Precision to me goes hand in hand with style. You can have one without the other (I've seen dancers with breathtaking tricks and beautiful choreography, but straight feet) but to excel, you need both. Precision is everything from points 1-3, but moreso. Everything performed in a textbook way. Every individual movement - a leap, a rock, a treble, a cross key - could be extracted from the performance and used as an example of "this is how it's supposed to look". Every movement could make a perfect action shot to be plastered over tumblr with an inspiration quote.
Opinions of dancing are of course fluid, and perhaps this list will change over time. Perhaps one day I'll think carriage should be more important than crossing or I'll change my definition of what style means. Perhaps I'll start to prefer a different style - subconciously, no doubt.
Trying to come up with a list of your most important Irish dancer qualities just reminds you that results are very, very rarely "wrong", just a matter of personal choice. My favourite dancer not winning doesn't always mean they had an off day or that they went wrong or something else was up. It just means someone else's opinion was different to mine, and that's good. That's why competitions employ panels rather than one single adjudicator, and why they're not paid just to tie everyone.
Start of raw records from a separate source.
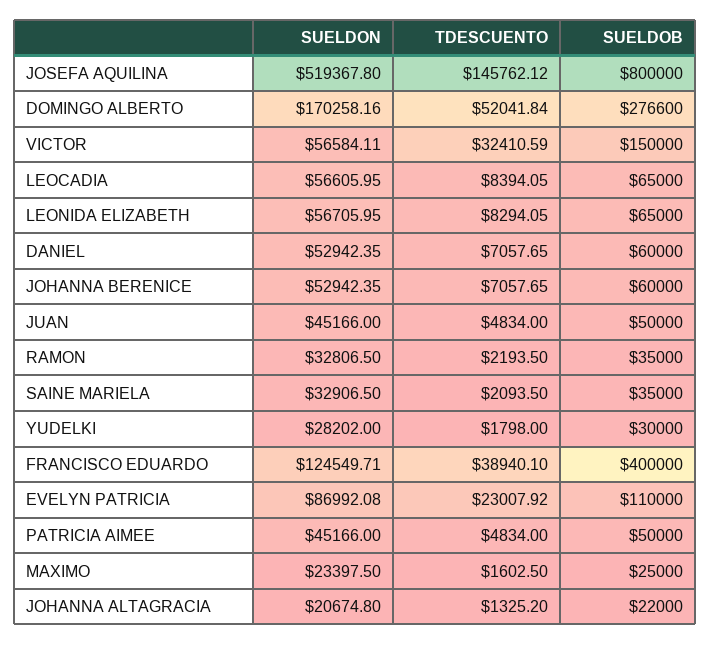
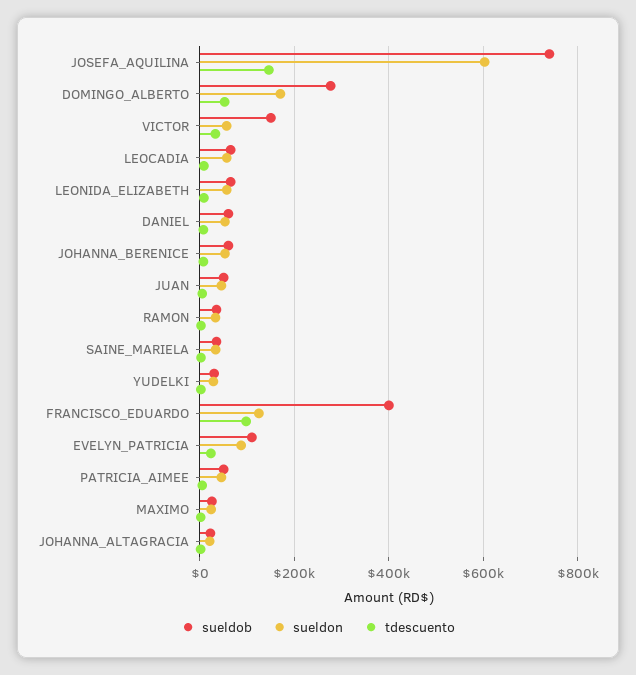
  {
    "SUELDON": {
-     "JOSEFA AQUILINA": 519367.8,
+     "JOSEFA AQUILINA": 600000,
      "DOMINGO ALBERTO": 170258.16,
      "VICTOR": 56584.11,
      "LEOCADIA": 56605.95,
      "LEONIDA ELIZABETH": 56705.95,
      "DANIEL": 52942.35,
      "JOHANNA BERENICE": 52942.35,
      "JUAN": 45166,
      "RAMON": 32806.5,
      "SAINE MARIELA": 32906.5,
      "YUDELKI": 28202,
      "FRANCISCO EDUARDO": 124549.71,
      "EVELYN PATRICIA": 86992.08,
      "PATRICIA AIMEE": 45166,
      "MAXIMO": 23397.5,
      "JOHANNA ALTAGRACIA": 20674.8
    },
    "TDESCUENTO": {
      "JOSEFA AQUILINA": 145762.12,
      "DOMINGO ALBERTO": 52041.84,
      "VICTOR": 32410.59,
      "LEOCADIA": 8394.05,
      "LEONIDA ELIZABETH": 8294.05,
      "DANIEL": 7057.65,
      "JOHANNA BERENICE": 7057.65,
      "JUAN": 4834,
      "RAMON": 2193.5,
      "SAINE MARIELA": 2093.5,
      "YUDELKI": 1798,
-     "FRANCISCO EDUARDO": 38940.1,
+     "FRANCISCO EDUARDO": 100000,
      "EVELYN PATRICIA": 23007.92,
      "PATRICIA AIMEE": 4834,
      "MAXIMO": 1602.5,
      "JOHANNA ALTAGRACIA": 1325.2
    },
    "SUELDOB": {
-     "JOSEFA AQUILINA": 800000,
+     "JOSEFA AQUILINA": 740000,
      "DOMINGO ALBERTO": 276600,
      "VICTOR": 150000,
      "LEOCADIA": 65000,
      "LEONIDA ELIZABETH": 65000,
      "DANIEL": 60000,
      "JOHANNA BERENICE": 60000,
      "JUAN": 50000,
      "RAMON": 35000,
      "SAINE MARIELA": 35000,
      "YUDELKI": 30000,
      "FRANCISCO EDUARDO": 400000,
      "EVELYN PATRICIA": 110000,
      "PATRICIA AIMEE": 50000,
      "MAXIMO": 25000,
      "JOHANNA ALTAGRACIA": 22000
    }
  }

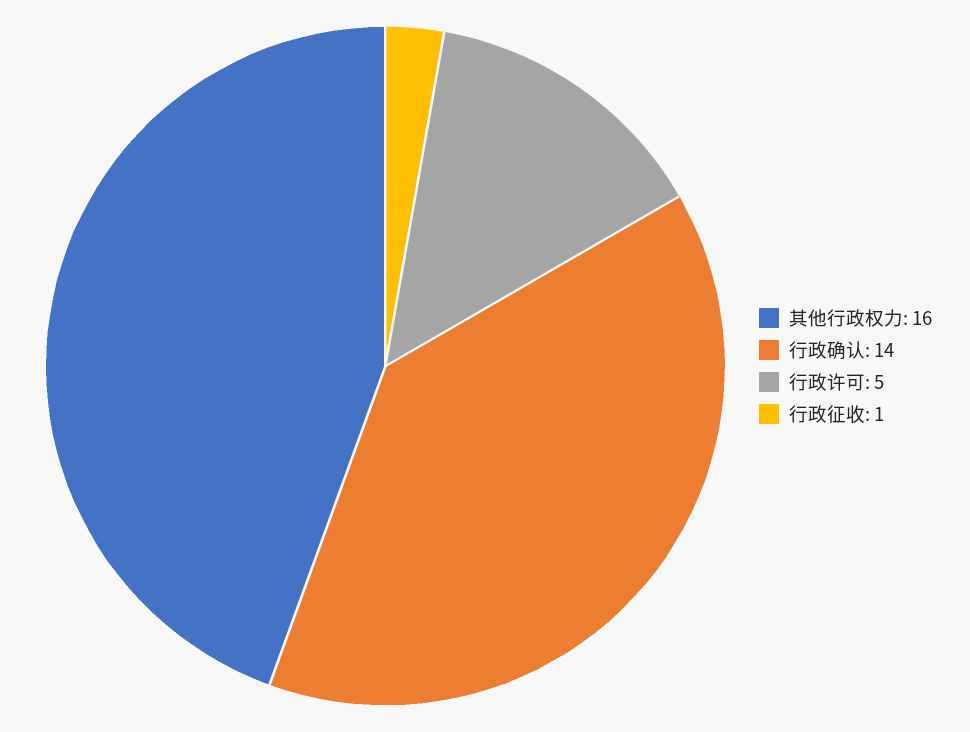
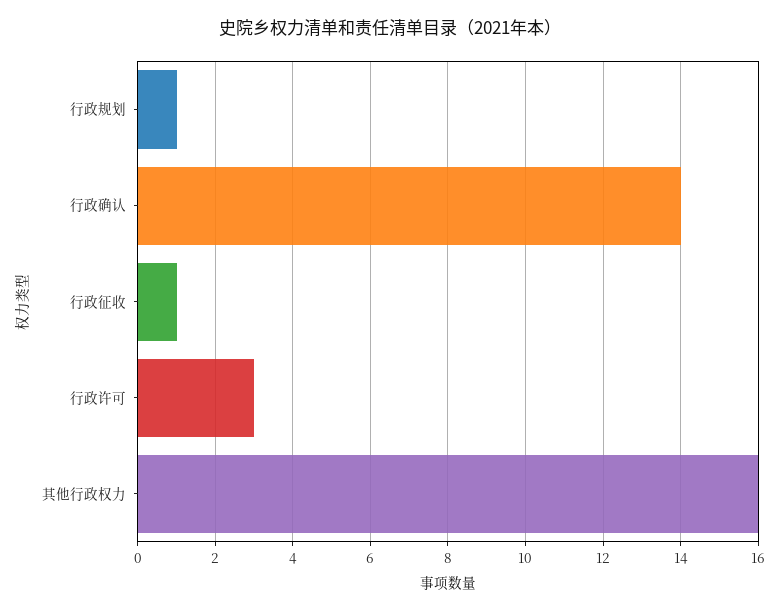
  {
    "其他行政权力": 16,
    "行政确认": 14,
-   "行政许可": 5,
+   "行政许可": 3,
-   "行政征收": 1
+   "行政征收": 1,
+   "行政规划": 1
  }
It's frustrating as you can do everything right and still not win, but that's what makes competition and that's why people are attracted to competing. In tennis you could perfect your serve but come up against the perfect returner. Sprinters could have the perfect start but be overtaken by the perfect finisher. It's why people carry on when they've won everything there is to win. It's why we dance in the first place.
What are your most important things in Irish dance?